■ **Tasks to perform**
[1] Translate the sentence "No authorized chemical treatments for Rhizomania exist." from the Rhizomania text into Spanish.
[2] List every means the Rhizomania text gives for reducing humidity in the soil.
[3] Write a continuation of the Rhizomania text, beginning after its final sentence.

==== Excerpt

No authorized chemical treatments for Rhizomania exist. The only effective way to control it is by using a seed variety with resistant genetics. Resistant varieties help to inhibit the spread of the virus across the field.
Over the past two decades, plant breeding has led to remarkable advances in the development of Rhizomania-resistant varieties. Today, resistant varieties are as productive as conventional varieties. In addition to using Rhizomania-resistant varieties, a number of agronomic measures are recommended:
- Reduce humidity in the soil through sufficient drainage, maintenance/improvement of the soil structure, sparse irrigation limited to as much as 70% of the sugar beet crop’s requirements.
- Avoid soil movement. Harvest in dry conditions.
- Plant early.
Extending rotation is advised but will only have a limited effect on the infectious potential due to the durability of the Polymyxa betae/BNYVV complex — it can remain dormant for decades.

========
==== Records

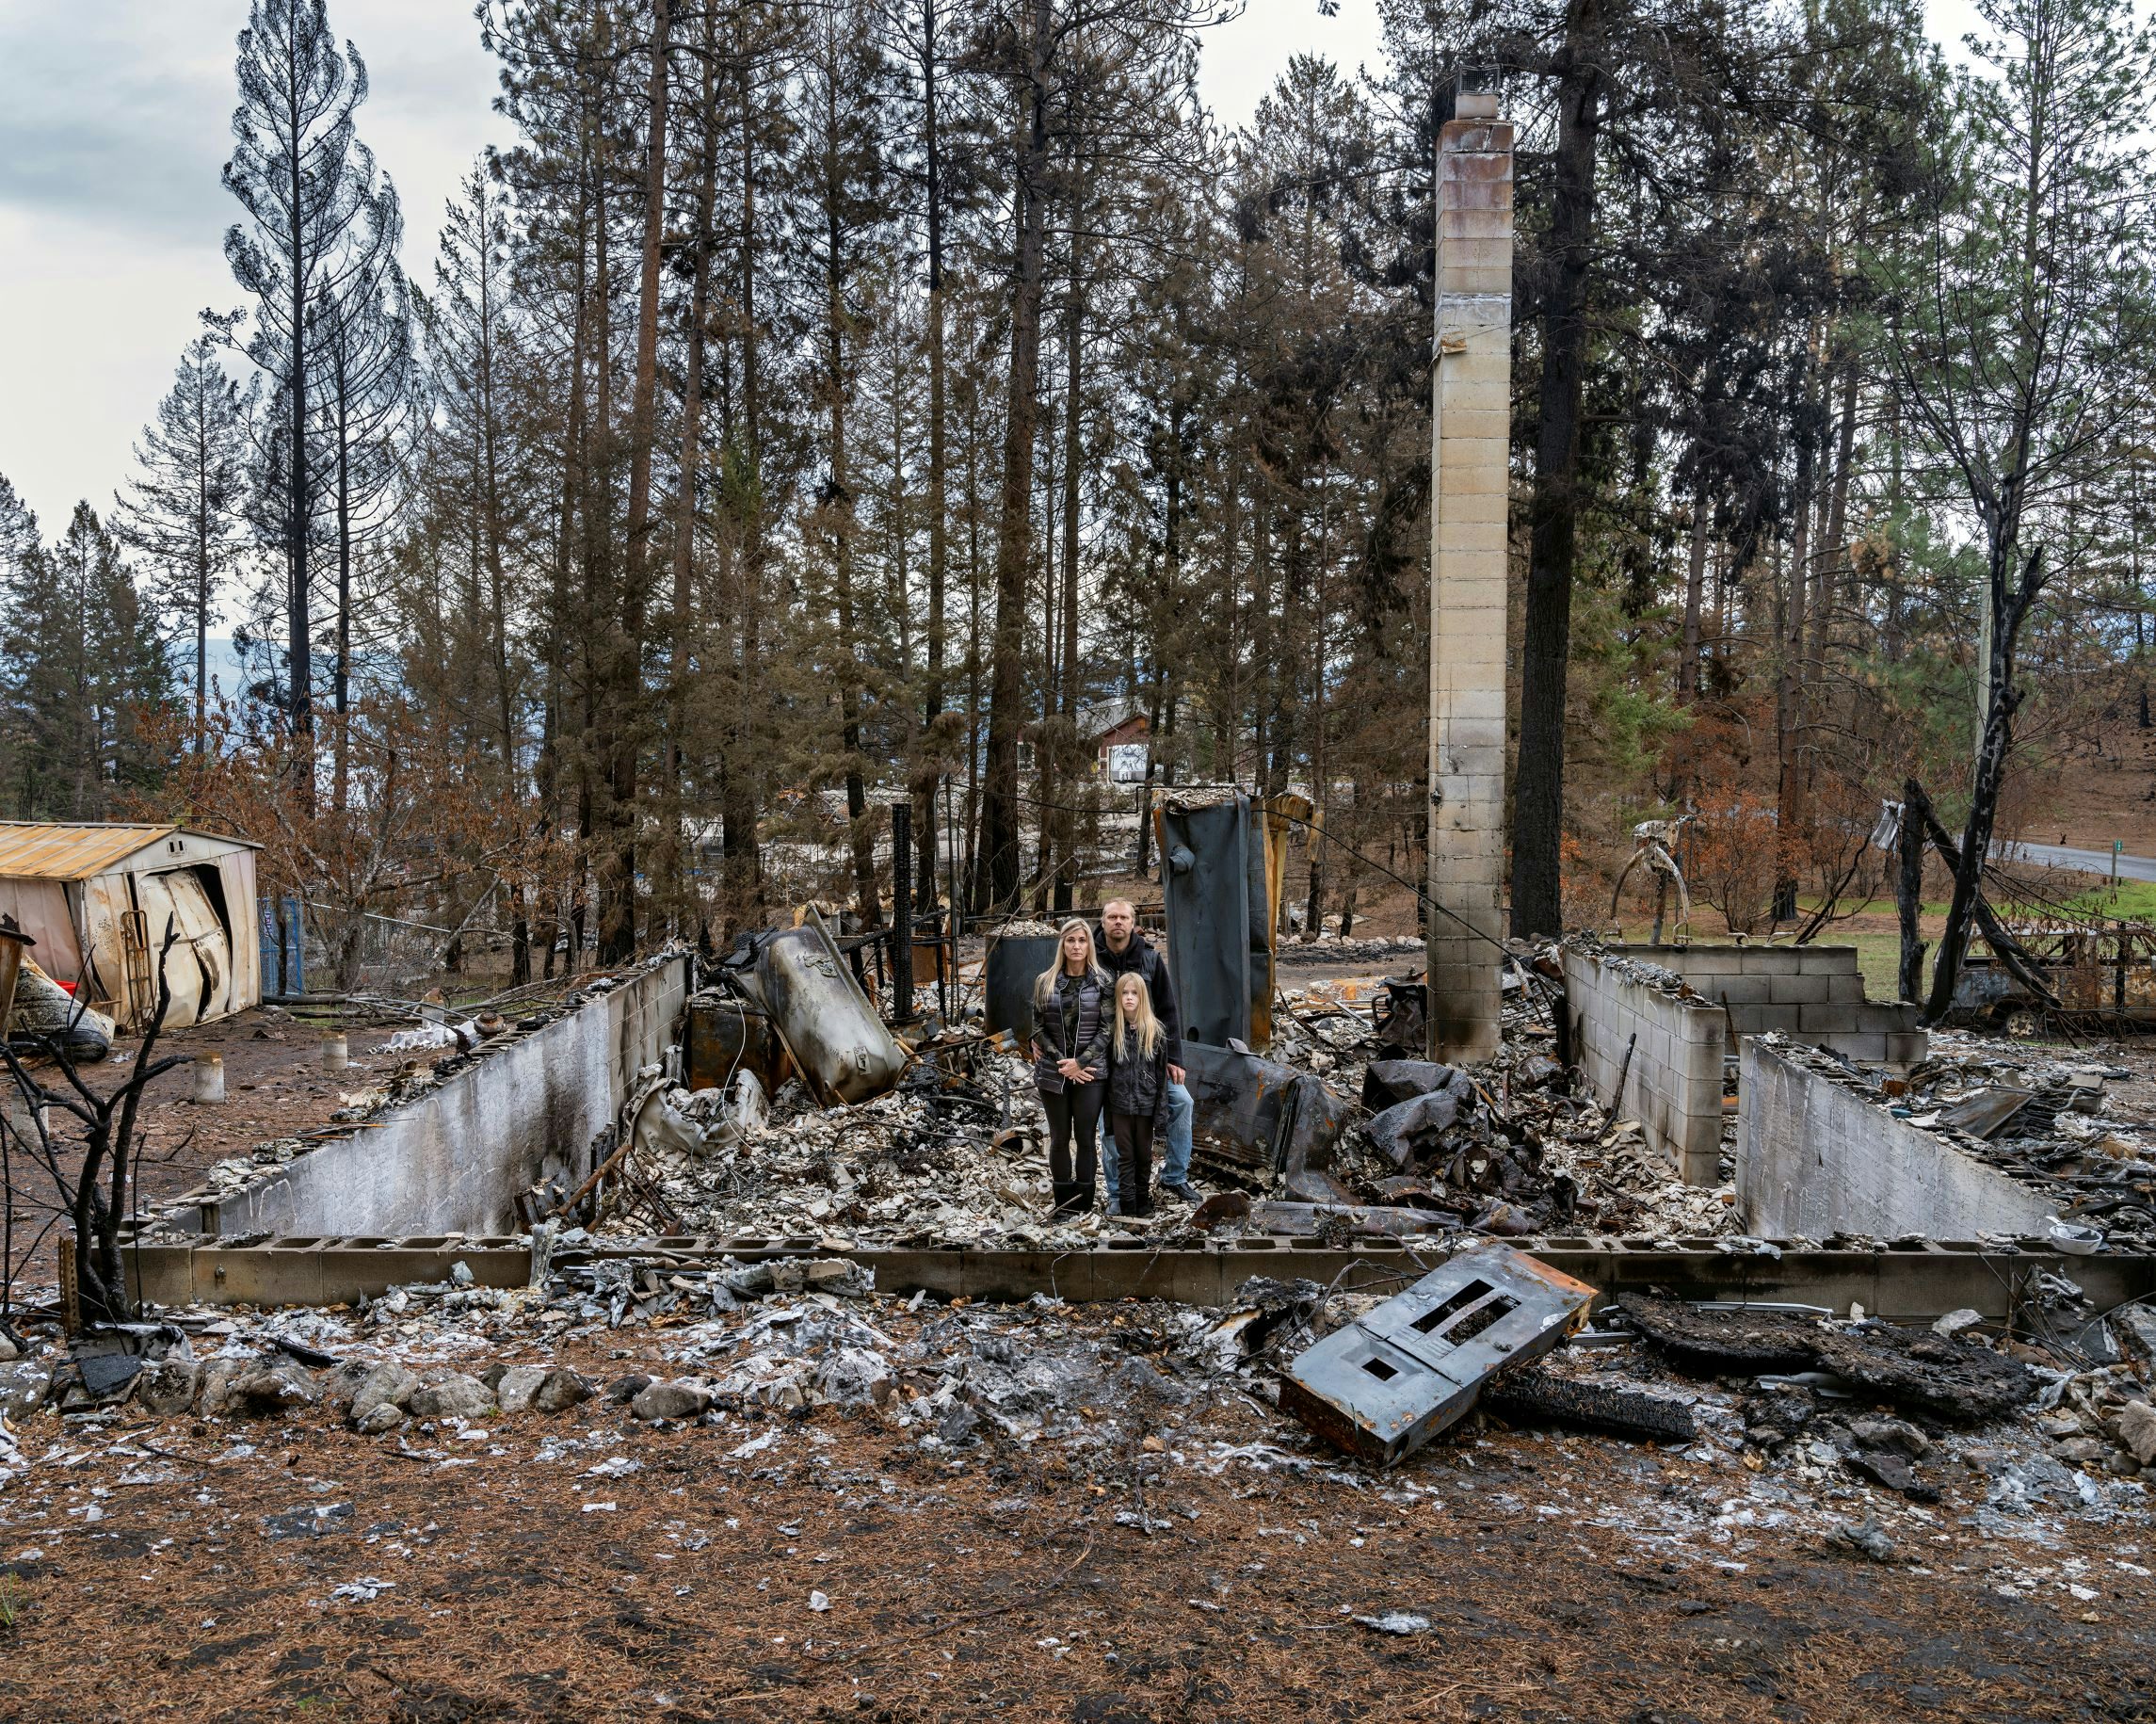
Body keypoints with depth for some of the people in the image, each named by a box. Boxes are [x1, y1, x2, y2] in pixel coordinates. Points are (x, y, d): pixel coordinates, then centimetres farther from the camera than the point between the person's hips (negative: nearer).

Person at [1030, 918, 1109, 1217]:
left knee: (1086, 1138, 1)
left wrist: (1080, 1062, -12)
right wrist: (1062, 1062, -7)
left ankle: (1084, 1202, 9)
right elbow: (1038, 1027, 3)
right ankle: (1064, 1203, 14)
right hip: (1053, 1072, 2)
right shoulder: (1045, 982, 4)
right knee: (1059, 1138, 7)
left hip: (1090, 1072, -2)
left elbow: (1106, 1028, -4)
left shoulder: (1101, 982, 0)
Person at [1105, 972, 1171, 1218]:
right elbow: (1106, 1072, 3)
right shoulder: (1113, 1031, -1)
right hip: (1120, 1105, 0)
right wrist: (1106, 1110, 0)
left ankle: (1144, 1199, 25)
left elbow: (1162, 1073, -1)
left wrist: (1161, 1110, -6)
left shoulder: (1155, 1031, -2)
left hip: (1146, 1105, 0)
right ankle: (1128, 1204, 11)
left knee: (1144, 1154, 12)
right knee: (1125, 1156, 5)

========
==== Records

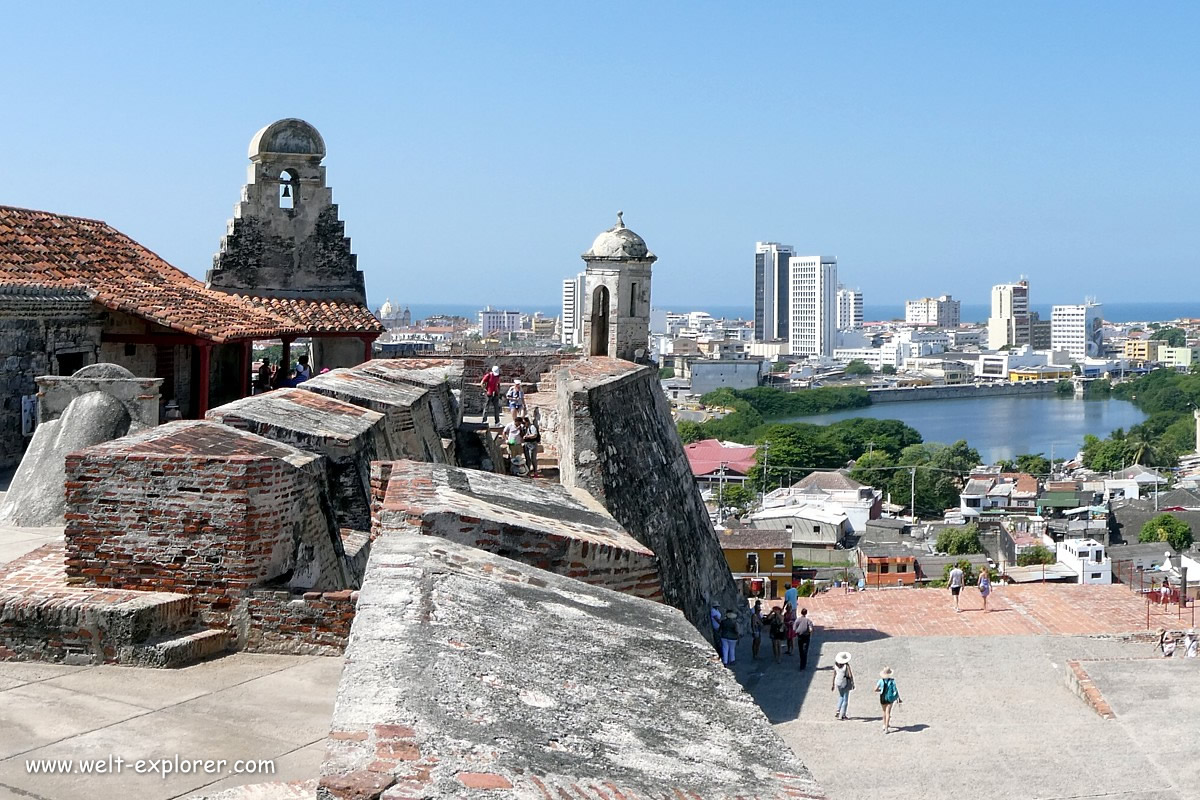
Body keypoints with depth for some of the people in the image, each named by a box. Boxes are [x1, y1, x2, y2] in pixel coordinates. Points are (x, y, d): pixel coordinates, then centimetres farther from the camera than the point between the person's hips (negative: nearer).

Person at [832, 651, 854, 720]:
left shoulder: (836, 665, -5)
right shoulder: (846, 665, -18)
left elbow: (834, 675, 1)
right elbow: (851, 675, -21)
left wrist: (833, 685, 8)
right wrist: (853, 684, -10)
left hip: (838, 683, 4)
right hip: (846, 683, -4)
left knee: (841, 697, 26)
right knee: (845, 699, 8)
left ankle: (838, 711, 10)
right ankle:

========
==== Records

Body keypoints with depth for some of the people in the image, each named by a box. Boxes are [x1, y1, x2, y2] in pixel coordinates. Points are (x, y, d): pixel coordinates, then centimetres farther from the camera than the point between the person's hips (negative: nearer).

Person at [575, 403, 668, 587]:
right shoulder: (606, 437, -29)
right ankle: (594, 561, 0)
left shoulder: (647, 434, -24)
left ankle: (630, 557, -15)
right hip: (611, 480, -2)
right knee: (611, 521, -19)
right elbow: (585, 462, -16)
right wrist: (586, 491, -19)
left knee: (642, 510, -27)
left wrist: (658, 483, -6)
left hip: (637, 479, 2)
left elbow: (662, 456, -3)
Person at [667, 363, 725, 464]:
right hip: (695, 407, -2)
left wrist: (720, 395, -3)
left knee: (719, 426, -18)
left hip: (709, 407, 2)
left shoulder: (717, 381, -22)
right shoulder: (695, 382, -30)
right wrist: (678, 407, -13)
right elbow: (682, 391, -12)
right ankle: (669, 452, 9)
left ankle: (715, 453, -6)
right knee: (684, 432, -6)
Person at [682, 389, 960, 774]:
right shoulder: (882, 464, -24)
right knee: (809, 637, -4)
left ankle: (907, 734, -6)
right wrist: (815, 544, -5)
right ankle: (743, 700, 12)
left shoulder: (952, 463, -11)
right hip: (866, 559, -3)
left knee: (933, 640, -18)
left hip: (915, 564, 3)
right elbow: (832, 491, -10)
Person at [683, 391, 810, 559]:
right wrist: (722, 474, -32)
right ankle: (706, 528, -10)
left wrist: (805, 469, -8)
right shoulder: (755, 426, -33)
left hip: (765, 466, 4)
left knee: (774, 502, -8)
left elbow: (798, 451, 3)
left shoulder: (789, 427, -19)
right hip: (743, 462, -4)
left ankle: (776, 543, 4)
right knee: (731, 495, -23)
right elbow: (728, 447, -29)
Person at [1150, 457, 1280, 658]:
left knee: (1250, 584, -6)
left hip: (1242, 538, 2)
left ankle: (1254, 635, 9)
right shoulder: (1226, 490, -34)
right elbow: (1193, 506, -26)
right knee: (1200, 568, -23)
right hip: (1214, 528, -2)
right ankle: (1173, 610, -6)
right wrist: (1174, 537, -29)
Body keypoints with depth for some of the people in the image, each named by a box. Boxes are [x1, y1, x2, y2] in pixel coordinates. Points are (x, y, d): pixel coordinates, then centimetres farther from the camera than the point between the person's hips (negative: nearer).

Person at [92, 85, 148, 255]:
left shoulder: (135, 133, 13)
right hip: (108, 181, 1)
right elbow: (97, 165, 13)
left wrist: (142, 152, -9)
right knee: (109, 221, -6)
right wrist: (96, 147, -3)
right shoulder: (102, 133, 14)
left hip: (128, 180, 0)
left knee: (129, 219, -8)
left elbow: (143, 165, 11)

========

■ **Task-by-task answers**
[1] No existen tratamientos químicos autorizados para la rizomanía.

[2]
- Sufficient drainage
- Maintenance/improvement of the soil structure
- Sparse irrigation limited to as much as 70% of the sugar beet crop's requirements

[3]
Resistant Gene Management
To date, the ‘Holly’ gene serves as the main source of resistance. This dominant gene makes the work of plant breeders easier. However, there is concern that new strains of the virus will overtake the dominant gene. Viral evolution such as this is well documented.
These new strains are beginning to cause serious outbreaks in California, southern Minnesota and Idaho due to the strain’s aggressive mutations and the areas’ favorable growing conditions.
To counteract this risk, Seedex has partnered with SESVanderHave to provide better Rhizomania-resistant varieties based on Tandem Technology. This genetic technology provides two sources of genetic resistance. It pairs a new source of resistance proprietary to SESVanderHave with the Holly gene (the resistant source that all US sugarbeet seed companies currently use). Tandem Technology provides unparalleled resistance even under extreme Rhizomania pressure.